** START OF Source material **
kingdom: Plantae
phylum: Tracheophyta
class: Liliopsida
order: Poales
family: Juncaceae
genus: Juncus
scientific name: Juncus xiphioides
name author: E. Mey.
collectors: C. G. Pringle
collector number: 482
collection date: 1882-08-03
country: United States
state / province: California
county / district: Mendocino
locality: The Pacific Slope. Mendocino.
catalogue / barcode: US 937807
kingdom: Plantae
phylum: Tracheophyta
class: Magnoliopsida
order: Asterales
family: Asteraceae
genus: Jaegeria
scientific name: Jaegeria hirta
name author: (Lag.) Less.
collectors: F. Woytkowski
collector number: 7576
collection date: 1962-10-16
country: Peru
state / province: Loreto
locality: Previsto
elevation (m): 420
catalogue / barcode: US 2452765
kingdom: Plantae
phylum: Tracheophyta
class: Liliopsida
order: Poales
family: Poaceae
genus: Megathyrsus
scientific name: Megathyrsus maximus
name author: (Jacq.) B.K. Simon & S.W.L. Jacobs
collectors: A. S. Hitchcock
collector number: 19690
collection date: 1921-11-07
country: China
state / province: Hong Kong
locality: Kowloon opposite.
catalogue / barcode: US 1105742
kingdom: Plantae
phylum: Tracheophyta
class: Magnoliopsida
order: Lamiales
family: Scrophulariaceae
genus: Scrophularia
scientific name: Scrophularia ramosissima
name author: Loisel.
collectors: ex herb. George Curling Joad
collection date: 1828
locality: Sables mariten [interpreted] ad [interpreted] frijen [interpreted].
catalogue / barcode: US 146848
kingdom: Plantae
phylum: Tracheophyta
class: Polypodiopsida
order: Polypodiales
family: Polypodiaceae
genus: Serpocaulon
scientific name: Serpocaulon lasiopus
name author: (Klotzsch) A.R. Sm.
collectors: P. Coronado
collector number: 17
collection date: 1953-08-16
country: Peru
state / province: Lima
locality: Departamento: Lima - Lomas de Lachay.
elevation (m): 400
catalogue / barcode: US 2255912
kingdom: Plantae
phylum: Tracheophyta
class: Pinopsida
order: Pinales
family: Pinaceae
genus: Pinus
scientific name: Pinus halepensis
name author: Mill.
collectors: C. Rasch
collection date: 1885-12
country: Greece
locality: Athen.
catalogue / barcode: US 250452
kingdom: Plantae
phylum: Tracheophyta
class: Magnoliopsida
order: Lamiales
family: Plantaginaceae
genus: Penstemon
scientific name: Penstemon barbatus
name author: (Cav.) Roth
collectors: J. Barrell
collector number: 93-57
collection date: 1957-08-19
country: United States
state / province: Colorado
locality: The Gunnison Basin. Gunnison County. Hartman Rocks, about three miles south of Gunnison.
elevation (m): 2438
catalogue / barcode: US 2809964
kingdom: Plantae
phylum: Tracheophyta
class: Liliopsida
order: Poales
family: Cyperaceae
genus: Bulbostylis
** END OF Source material **
Exercise details -> Copy the rows above again, starting at the line that contains "name author: (Klotzsch) A.R. Sm." and stopping after the last line of the rows.

Output ->
name author: (Klotzsch) A.R. Sm.
collectors: P. Coronado
collector number: 17
collection date: 1953-08-16
country: Peru
state / province: Lima
locality: Departamento: Lima - Lomas de Lachay.
elevation (m): 400
catalogue / barcode: US 2255912
kingdom: Plantae
phylum: Tracheophyta
class: Pinopsida
order: Pinales
family: Pinaceae
genus: Pinus
scientific name: Pinus halepensis
name author: Mill.
collectors: C. Rasch
collection date: 1885-12
country: Greece
locality: Athen.
catalogue / barcode: US 250452
kingdom: Plantae
phylum: Tracheophyta
class: Magnoliopsida
order: Lamiales
family: Plantaginaceae
genus: Penstemon
scientific name: Penstemon barbatus
name author: (Cav.) Roth
collectors: J. Barrell
collector number: 93-57
collection date: 1957-08-19
country: United States
state / province: Colorado
locality: The Gunnison Basin. Gunnison County. Hartman Rocks, about three miles south of Gunnison.
elevation (m): 2438
catalogue / barcode: US 2809964
kingdom: Plantae
phylum: Tracheophyta
class: Liliopsida
order: Poales
family: Cyperaceae
genus: Bulbostylis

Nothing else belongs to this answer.